How Some Develop a Taste for Meth

SEPTEMBER 29, 2016
I ran into an old friend at a party the other day. I’d known him since he was about 6 and he’s now in his mid-20s. For some reason, the kid had taken a shine to me.
 
He was into the idea of my marathon running. When I was running a personal record marathon, he was there waiting for me in front of his house to splash me down, but I declined his enthusiastic gesture because I didn’t want to get my shoes wet. He then ran about a half mile right next to me.
 
Young adulthood hasn’t been treating him so well. He got into methamphetamine and is doing everything he can to kick it, but he’s struggling. He knew about my addictive past, and we talked. I suggested a 12-step program, but he wants to do it on his own. I’ll let him, for now. However, I feel an intervention coming on.
 
As we talked, I asked him about his childhood medication regimen. I knew he was medicated, but I forgot on what. He said he’d been put on mixed amphetamine salts to treat his attention deficit disorder.
 
“And it gave you a taste for meth,” I said before he was about to.
 
According to the Partnership for Drug-Free Kids, 4 in 5 users had abused prescription opioids before converting to injectable heroin.

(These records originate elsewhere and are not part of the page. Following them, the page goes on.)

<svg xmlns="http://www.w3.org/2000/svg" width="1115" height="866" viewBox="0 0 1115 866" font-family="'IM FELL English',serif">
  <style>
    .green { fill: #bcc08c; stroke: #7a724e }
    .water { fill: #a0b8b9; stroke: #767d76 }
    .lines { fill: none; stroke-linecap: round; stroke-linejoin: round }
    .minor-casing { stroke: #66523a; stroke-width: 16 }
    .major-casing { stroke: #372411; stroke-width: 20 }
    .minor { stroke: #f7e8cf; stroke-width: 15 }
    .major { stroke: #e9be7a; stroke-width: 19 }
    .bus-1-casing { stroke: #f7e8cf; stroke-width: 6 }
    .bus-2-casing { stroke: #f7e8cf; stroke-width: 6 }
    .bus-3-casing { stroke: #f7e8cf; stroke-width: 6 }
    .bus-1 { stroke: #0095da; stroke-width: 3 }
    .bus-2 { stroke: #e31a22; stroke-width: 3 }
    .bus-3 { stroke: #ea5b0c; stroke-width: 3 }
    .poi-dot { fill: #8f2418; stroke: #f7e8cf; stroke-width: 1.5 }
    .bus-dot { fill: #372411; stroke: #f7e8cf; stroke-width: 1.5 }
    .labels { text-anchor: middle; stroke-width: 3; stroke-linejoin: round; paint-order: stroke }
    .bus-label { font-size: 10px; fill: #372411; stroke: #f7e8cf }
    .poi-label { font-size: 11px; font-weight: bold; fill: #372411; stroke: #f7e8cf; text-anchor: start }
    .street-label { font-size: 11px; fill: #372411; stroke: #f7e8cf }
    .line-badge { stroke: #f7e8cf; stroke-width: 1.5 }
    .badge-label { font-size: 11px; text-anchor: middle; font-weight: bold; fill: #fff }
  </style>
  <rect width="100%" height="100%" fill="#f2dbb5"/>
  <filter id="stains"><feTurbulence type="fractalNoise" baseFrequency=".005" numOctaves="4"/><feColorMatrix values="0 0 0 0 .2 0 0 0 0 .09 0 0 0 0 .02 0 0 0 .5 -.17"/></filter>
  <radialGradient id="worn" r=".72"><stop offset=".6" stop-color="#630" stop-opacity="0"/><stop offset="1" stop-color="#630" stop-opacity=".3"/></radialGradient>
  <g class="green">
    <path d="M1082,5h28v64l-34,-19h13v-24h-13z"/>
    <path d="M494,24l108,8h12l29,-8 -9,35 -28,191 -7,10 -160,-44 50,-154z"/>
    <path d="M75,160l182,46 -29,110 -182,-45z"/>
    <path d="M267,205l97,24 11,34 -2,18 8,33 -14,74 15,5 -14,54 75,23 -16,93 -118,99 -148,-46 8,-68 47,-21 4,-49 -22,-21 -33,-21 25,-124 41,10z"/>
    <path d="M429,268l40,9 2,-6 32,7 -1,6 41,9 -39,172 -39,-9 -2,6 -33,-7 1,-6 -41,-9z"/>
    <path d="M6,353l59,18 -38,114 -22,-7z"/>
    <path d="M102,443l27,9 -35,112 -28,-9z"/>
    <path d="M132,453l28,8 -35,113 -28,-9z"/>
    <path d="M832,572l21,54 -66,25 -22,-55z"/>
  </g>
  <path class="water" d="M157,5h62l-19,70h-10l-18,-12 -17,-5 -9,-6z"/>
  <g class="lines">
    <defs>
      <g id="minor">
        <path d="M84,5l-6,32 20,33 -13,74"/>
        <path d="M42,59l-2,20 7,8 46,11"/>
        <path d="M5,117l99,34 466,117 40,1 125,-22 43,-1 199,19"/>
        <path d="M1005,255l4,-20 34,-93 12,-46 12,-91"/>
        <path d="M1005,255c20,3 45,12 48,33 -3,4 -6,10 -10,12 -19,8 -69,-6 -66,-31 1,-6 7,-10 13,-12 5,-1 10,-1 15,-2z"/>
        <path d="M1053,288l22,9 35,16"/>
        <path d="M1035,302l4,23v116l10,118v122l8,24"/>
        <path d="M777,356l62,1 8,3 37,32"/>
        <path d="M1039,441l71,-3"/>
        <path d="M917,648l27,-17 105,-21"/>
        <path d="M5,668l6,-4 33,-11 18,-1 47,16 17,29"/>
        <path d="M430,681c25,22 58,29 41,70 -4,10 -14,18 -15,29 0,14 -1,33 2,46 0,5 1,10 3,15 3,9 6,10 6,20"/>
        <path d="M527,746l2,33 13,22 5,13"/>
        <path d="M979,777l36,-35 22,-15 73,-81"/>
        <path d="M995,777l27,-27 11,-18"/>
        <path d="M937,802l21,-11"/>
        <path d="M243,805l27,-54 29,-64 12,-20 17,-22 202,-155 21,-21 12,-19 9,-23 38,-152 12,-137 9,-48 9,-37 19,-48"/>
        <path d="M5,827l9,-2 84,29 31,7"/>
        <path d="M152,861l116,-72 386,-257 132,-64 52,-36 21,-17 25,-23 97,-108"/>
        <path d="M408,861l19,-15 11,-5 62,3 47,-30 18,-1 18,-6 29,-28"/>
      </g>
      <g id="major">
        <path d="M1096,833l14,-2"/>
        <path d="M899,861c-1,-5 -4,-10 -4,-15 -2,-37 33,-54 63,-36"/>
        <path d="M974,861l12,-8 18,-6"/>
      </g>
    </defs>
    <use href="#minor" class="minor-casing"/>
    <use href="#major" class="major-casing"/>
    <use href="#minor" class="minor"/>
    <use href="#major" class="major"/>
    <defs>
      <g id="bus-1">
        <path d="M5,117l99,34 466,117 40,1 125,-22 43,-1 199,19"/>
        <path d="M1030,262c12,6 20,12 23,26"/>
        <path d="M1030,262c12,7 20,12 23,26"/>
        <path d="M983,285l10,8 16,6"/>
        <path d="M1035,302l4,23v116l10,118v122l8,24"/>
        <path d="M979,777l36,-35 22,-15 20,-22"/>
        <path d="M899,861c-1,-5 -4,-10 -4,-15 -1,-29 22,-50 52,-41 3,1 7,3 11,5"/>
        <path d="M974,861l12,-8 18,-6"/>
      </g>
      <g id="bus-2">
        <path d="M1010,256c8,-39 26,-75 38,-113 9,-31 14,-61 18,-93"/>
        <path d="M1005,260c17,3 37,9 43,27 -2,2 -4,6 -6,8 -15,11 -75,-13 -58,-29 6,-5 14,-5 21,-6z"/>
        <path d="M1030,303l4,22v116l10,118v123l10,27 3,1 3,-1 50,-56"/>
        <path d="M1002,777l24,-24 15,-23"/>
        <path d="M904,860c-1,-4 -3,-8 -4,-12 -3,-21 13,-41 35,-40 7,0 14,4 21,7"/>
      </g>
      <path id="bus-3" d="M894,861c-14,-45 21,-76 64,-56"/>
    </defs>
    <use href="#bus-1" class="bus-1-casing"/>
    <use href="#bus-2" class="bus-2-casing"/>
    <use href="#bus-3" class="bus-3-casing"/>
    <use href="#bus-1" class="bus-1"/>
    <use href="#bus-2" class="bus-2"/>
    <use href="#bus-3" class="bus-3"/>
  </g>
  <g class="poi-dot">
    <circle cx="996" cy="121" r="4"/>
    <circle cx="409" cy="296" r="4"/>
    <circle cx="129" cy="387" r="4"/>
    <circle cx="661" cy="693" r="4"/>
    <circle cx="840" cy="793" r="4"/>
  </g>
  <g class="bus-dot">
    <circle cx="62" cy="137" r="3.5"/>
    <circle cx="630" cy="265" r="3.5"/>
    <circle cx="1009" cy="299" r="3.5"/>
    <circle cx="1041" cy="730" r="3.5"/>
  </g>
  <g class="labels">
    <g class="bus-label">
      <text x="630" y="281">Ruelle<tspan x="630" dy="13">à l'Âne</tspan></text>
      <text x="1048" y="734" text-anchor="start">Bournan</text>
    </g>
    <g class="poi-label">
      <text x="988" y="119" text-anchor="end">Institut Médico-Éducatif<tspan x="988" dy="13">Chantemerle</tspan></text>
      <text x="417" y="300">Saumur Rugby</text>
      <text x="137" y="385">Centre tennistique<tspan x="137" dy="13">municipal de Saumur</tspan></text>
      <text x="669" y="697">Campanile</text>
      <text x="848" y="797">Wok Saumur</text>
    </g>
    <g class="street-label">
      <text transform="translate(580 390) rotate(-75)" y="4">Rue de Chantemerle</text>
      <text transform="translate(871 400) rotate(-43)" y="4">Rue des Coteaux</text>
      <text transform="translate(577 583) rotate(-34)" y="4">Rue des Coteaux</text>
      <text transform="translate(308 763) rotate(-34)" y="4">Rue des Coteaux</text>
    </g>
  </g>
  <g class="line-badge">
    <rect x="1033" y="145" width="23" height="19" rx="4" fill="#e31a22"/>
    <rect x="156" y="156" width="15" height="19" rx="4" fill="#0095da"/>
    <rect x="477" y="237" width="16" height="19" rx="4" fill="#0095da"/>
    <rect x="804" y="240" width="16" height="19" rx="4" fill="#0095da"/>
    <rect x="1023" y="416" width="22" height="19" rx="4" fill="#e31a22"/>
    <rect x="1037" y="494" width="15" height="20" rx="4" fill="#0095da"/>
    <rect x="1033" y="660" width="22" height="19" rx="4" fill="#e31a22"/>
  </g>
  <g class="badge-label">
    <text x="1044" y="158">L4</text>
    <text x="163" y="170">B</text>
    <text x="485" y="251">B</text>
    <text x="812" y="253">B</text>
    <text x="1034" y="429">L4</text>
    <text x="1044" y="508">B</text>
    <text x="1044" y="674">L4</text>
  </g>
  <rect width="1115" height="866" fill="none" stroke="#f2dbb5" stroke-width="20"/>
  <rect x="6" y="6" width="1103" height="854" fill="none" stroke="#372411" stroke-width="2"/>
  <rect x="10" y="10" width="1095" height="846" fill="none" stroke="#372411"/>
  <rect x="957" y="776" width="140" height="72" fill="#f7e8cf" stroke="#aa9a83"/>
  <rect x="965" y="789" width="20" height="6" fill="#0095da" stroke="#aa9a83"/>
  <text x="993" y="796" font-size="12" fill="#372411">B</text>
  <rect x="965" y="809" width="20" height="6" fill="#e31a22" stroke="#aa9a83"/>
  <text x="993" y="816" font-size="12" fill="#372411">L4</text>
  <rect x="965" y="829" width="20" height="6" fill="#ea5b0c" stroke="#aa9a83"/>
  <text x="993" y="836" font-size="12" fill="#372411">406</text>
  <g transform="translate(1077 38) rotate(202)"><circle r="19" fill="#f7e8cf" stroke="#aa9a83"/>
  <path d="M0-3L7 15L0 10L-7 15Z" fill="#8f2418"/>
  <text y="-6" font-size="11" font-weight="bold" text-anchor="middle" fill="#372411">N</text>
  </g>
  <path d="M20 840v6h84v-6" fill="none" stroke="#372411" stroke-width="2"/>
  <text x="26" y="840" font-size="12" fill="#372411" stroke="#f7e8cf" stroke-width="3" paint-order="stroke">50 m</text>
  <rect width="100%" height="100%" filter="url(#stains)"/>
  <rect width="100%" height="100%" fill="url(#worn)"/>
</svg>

Although I was unable to come up with any solid data on amphetamine salts leading to meth abuse, I imagine the numbers are similar.
 
I can’t wait for the day when pharmacists can dispense medical cannabis because it’s a far more noble thing to dispense than some of the things we dole out to kids. Cannabinoids can do all of what opioids and amphetamines do for their respective disorders and then some. Opioid maintenance isn’t an indicated disorder for medical cannabis, but it needs to be. High-THC oils need to be part of the program, as well. If we’re concerned that we’re getting patients “high,” perhaps they should consider the fact that psychiatry is nothing but trying to give patients a buzz they can live with.
 
Although modern medicine has done wonders for society, let’s not ignore the fact that we have caused a horror or 2. We excel at creating drug addicts, and then we act surprised when a patient checks into rehab or is arrested for illicit drug possession. Although these medications have their legitimate uses, we must be more vigilant on counseling patients of all ages on the risks of addiction, or this already horrible problem is going to get worse.
 
Jay Sochoka, RPh, is not a drug pusher. He just sort of feels that way.